Temporali (Storms)
Friday 19 May, 11.56am. In Bologna it’s raining. A sudden boom appears to herald one of those storms capable of sweeping away everything in its path. But this isn’t the rumble of thunder. It’s a bomb. And it’s just exploded in a school in Bologna. It’s the deadliest terrorist attack in Italian history. Or rather, it would have been but…the attack hasn’t yet taken place and the story actually begins on Thursday 18 May. The agents have twenty-four hours to go back and forth in time and prevent the tragedy.
One story, two versions. This sequential game gifts the reader with the greatest of freedoms: the choice of the order in which events take place. Here time dictates everything. Will time be linear and chronological as in a “Fabula” or jump forwards and backwards as it follows the protagonists’ movements in the twists and turns of an “Intreccio” plot style?

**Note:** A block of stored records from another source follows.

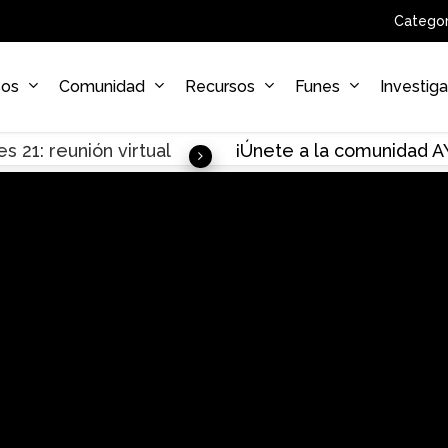
Categor
sos
Comunidad
Recursos
Funes
Investig
s 21: reunión virtual
¡Únete a la comunidad 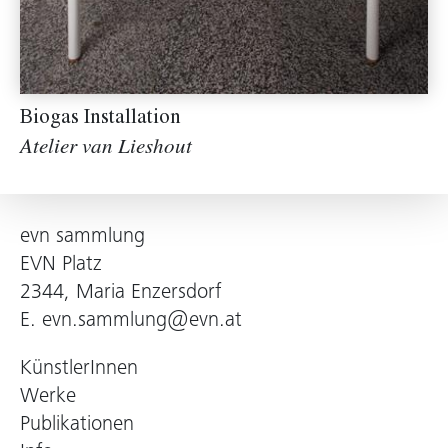
Biogas Installation
Atelier van Lieshout
evn sammlung
EVN Platz
2344, Maria Enzersdorf
E.
evn.sammlung@evn.at
KünstlerInnen
Werke
Publikationen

The two novels, which differ only in the order of the chapters and their covers, can be read in either way. At the end of each volume there are two indices, one relating to the book in question and one which reorganises the chapters in the order of the other version. While the chapters are identical, if they are read in the order of a “Fabula” the effect is of a fast-paced crime novel in which ever more mysterious questions and events lead to the eventual resolution of the enigma, and if they are read as an “Intreccio” the novel becomes a thriller where the reader is dragged towards the end of the mission with bated breath.
Morosinotto serves up an exercise in going beyond the motif of “temporal paradoxes”, taking them to another, meta-narrative, level. Storms leaves the reader with one big question: what really is the “right” sequence of history? And if every choice we make influences the future, could both versions perhaps be right?